▶ TEXTE PROPOSÉ
☆ ☆ ☆ ☆ ☆ ☆ ☆

Sauvegardes émotionnelles.

 J’étais en train d’écouter de la musique aléatoirement, quand d’un coup, je suis tombée sur un medley de Kingdom Hearts, ça m’a fait remonter un souvenir : c’était avant le bac, celui de la semaine qui était censée être une semaine de révision. Je l’ai passée à jouer à Kingdom Hearts.

Et là, je me suis demandé : quelles œuvres, qu’elles soient littéraires, vidéoludiques ou musicales, m’ont trouvée à certains moments de ma vie ?
Celles qui, justement, sont devenues marquantes parce qu’elles m’ont rencontrée au bon endroit, au bon moment.

Et j’ai repensé à ce fameux passage de Proust, celui de la madeleine.
Il y raconte comment une simple bouchée ravive, sans prévenir, des souvenirs d’enfance entiers.
Me concernant, je n’ai pas vraiment de plat ou de parfum qui déclenche ça. Mais mes madeleines, elles, utilisent d’autres sens que le goût ou l’odorat. Oui, pour moi, ce sont des sons et des images. L’ouïe. La vue.

Et je me rappelle que Card Captor Sakura a été le premier anime que j’ai regardé. Je me revois encore, devant cette télé cathodique au milieu du salon, chaque mercredi matin à suivre assidûment les épisodes en VFL.
Je me vois encore avec cette fougue que j’avais, et je voulais lui ressembler : sa joie de vivre, son courage, sa résilience, l’aventure qu’était sa vie, le premier amour qu’elle avait, et sa meilleure amie. Tout, en Sakura, faisait vibrer la petite fille que j’étais.

☆ ☆ ☆ ☆ ☆ ☆ ☆

▶ LIGNES FOURNIES
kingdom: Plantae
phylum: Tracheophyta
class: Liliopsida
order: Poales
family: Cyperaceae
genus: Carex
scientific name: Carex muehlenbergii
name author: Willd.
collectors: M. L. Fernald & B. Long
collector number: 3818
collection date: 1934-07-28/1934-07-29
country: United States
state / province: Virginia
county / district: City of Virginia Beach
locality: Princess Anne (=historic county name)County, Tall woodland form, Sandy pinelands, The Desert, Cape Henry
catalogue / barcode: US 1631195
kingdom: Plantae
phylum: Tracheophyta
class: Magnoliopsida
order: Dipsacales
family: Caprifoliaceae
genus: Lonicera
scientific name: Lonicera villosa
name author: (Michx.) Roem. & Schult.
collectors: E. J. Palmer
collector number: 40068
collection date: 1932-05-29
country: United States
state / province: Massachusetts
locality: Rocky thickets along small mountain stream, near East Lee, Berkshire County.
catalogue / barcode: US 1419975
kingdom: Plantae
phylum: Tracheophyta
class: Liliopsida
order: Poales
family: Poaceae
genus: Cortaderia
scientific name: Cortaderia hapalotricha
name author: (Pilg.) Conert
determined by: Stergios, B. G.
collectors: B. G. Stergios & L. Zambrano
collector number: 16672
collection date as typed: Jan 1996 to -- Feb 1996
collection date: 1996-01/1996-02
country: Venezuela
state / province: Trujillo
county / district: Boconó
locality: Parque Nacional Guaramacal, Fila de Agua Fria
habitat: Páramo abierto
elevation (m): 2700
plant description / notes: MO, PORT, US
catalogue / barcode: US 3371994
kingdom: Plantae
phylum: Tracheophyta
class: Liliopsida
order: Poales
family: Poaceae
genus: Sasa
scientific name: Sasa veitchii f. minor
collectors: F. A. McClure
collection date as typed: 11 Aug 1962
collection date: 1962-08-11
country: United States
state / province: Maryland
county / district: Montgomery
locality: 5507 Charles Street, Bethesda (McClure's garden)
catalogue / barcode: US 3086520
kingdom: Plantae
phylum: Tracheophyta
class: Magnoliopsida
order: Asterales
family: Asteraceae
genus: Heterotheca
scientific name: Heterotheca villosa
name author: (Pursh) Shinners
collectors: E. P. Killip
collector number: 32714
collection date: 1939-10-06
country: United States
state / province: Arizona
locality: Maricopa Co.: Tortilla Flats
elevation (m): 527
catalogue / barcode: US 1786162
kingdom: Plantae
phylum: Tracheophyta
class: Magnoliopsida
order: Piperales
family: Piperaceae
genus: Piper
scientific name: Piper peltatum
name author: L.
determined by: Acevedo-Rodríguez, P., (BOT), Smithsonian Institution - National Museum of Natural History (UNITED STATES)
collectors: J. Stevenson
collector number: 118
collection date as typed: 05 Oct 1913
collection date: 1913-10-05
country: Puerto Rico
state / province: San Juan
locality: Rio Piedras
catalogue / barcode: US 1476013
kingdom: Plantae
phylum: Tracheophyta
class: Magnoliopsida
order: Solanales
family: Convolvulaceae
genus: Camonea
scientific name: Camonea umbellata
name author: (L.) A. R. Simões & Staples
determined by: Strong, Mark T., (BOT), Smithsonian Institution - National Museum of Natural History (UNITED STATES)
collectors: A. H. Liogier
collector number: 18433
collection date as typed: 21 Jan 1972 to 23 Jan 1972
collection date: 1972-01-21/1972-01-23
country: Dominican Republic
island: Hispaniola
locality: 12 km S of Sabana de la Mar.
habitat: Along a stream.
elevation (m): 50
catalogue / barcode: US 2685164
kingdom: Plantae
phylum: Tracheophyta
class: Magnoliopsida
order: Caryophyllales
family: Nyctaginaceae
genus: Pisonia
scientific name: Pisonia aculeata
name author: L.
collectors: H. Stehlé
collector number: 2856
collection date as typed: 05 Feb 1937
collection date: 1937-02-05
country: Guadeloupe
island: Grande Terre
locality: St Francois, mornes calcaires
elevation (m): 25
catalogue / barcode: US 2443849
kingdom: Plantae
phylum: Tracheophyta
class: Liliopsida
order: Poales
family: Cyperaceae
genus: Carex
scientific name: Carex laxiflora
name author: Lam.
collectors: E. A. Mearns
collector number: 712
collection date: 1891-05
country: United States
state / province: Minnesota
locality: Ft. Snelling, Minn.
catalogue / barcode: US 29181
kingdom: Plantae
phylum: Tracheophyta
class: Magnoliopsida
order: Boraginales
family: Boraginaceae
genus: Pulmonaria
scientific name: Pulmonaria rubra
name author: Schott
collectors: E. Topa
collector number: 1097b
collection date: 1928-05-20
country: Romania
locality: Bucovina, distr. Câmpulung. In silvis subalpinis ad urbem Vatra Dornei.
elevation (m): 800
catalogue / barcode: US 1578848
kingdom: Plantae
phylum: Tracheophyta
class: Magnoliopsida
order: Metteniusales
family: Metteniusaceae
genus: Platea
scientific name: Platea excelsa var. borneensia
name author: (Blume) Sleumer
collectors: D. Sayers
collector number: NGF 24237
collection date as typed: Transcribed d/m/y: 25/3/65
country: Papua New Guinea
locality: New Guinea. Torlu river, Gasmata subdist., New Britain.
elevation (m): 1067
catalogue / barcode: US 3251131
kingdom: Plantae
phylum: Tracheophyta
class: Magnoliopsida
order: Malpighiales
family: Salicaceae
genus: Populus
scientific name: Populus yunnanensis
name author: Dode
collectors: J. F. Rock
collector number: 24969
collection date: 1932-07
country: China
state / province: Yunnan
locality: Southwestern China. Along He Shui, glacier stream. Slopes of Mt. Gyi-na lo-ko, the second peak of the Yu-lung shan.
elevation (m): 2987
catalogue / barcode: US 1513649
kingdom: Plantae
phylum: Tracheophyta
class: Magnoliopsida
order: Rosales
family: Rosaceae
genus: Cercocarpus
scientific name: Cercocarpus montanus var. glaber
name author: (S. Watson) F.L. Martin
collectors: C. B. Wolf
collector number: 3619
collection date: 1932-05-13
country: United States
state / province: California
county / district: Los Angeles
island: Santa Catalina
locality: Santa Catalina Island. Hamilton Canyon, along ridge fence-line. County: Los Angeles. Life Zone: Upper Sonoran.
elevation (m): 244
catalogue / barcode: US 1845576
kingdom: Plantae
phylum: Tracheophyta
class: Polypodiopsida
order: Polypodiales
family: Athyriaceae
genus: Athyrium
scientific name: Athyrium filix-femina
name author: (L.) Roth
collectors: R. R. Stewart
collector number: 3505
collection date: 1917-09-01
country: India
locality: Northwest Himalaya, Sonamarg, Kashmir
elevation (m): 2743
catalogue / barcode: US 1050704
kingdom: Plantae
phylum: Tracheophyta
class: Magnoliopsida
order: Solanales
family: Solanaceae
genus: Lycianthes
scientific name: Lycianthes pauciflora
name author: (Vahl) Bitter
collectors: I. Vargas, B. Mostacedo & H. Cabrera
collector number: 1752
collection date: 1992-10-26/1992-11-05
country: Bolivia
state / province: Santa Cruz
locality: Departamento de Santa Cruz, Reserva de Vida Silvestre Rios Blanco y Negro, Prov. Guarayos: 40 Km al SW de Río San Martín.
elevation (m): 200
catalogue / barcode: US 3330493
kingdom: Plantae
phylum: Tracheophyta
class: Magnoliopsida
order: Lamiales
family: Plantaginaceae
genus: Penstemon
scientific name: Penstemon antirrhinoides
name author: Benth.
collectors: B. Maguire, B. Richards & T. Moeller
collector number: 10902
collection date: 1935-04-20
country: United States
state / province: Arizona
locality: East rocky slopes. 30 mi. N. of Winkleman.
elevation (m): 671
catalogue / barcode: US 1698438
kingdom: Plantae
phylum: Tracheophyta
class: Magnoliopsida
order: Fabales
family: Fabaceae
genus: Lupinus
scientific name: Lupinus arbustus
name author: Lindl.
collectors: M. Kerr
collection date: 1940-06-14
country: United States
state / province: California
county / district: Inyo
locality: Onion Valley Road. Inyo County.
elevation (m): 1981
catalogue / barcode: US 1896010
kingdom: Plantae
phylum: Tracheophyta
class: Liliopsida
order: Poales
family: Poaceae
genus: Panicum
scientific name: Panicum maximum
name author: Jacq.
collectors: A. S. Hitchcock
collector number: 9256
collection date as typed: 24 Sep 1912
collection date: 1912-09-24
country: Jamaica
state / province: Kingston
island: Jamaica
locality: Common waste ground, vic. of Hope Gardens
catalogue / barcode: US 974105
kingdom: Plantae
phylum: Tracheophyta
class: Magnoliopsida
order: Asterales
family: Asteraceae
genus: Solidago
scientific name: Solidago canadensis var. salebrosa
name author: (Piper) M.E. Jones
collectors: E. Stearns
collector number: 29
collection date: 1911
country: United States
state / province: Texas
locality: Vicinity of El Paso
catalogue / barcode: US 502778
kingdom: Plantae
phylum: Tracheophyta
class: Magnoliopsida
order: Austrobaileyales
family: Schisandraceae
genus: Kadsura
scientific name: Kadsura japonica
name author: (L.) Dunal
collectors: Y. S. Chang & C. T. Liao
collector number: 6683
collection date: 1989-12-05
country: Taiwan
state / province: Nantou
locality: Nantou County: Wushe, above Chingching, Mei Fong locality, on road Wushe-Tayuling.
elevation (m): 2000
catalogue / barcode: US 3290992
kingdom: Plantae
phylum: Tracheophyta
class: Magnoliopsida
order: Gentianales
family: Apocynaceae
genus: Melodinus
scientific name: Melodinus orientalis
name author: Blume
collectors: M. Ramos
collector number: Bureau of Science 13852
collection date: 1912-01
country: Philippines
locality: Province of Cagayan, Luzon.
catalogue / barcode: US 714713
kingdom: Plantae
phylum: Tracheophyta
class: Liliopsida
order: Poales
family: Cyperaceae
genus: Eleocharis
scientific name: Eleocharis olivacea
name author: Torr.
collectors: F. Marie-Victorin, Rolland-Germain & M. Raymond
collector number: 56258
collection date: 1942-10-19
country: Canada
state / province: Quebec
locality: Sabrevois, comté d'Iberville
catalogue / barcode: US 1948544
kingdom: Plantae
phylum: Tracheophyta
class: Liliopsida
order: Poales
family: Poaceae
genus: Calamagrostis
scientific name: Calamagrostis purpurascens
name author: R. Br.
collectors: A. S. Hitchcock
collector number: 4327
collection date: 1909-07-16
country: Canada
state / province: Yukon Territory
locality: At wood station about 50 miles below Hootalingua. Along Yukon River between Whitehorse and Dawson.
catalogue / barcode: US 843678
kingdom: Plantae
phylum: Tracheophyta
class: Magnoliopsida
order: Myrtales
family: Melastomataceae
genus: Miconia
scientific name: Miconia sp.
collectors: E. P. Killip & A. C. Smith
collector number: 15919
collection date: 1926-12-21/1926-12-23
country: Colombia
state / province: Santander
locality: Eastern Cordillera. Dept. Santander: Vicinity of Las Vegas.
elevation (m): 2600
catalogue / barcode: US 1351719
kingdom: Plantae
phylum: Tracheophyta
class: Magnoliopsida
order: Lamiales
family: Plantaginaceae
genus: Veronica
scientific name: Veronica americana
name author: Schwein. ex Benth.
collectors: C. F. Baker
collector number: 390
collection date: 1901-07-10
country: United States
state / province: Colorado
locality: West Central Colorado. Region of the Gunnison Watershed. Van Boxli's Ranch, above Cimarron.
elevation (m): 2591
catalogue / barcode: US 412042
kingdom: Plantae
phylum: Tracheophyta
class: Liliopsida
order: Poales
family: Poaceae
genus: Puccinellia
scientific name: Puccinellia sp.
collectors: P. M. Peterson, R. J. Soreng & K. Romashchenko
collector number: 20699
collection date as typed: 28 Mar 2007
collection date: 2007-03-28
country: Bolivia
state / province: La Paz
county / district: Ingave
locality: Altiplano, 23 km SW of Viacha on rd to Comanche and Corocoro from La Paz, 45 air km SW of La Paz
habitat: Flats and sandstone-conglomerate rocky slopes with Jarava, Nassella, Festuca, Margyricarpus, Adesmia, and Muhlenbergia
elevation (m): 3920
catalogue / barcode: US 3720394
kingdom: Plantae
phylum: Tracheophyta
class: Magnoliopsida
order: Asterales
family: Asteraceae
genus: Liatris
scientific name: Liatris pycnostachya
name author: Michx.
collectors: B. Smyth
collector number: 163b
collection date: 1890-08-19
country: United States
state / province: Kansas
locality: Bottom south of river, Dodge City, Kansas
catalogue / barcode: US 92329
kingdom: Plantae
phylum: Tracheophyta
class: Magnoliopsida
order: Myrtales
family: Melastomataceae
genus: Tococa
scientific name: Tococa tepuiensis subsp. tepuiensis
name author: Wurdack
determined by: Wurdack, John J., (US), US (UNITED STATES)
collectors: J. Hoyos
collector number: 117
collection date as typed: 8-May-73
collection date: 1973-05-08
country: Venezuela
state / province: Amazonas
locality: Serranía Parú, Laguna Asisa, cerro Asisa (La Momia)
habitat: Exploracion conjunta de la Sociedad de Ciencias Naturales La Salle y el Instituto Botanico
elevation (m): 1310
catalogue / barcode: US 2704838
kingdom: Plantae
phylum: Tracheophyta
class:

☆ ☆ ☆ ☆ ☆ ☆ ☆

▶ CONSIGNE 1
Selon le texte proposé sur les souvenirs liés aux œuvres, à quoi a été consacrée la semaine précédant le bac qui devait servir aux révisions ?
▶ CONSIGNE 2
Poursuivez le texte proposé sur les œuvres liées aux souvenirs, en reprenant après sa dernière phrase.

▶ RÉPONSE RÉDIGÉE 1
Elle a été passée à jouer à Kingdom Hearts.

▶ RÉPONSE RÉDIGÉE 2
Je me rappelle également cet été où j’étais partie en vacances. J’étais à la fin du primaire. Je me souviens qu’avec mon argent de poche, je me suis acheté mon premier manga : Yu-Gi-Oh !.
Ça n’avait rien à voir avec le côté girly de Sakura, mais quand je le lisais sur la plage ou à la maison de vacances que mon père louait, j’étais contente d’être dans ma bulle, entre deux pêches aux crabes de ma mère.

Ou encore… Linkin Park – In the End, que j’écoutais à ces moments où je n’étais pas triste, mais pas bien non plus. Ces moments où les émotions remontaient doucement, faute de pouvoir être exprimées autrement. Des frustrations sans mots.

Ce ne sont là que quelques souvenirs qui ont forgé mon passé.
Ils ne sont pas seulement marquants, ils ont également forgé ma personnalité et sont les témoins de mon évolution.

Je crois que ce ne sont pas juste des distractions.
Ces madeleines faites de pixels et de sons, de papier et d’encre, m’ont accompagnée dans des moments silencieux où je ne me sentais pas comprise. Elles m’ont ouvert un monde intérieur où me réfugier, mais aussi un miroir où commencer à me reconnaître.
Ce ne sont pas que des produits ou des morceaux de culture pop. Non, ce sont également des sanctuaires sensoriels qui m’ont permis de m’ancrer dans cette réalité.
Forcément, je ne peux pas tout garder… alors il y en a que je conserve précieusement, comme une boîte où l’on range des lettres.

Gao Xingjian disait :
« Il vaut mieux garder ses souvenirs d’enfance en soi, plutôt que de tenter de les vérifier. »

Ce sont ces repères émotionnels qui nous aident à définir ce que nous sommes, car ces archétypes dépeints nous appellent au plus profond.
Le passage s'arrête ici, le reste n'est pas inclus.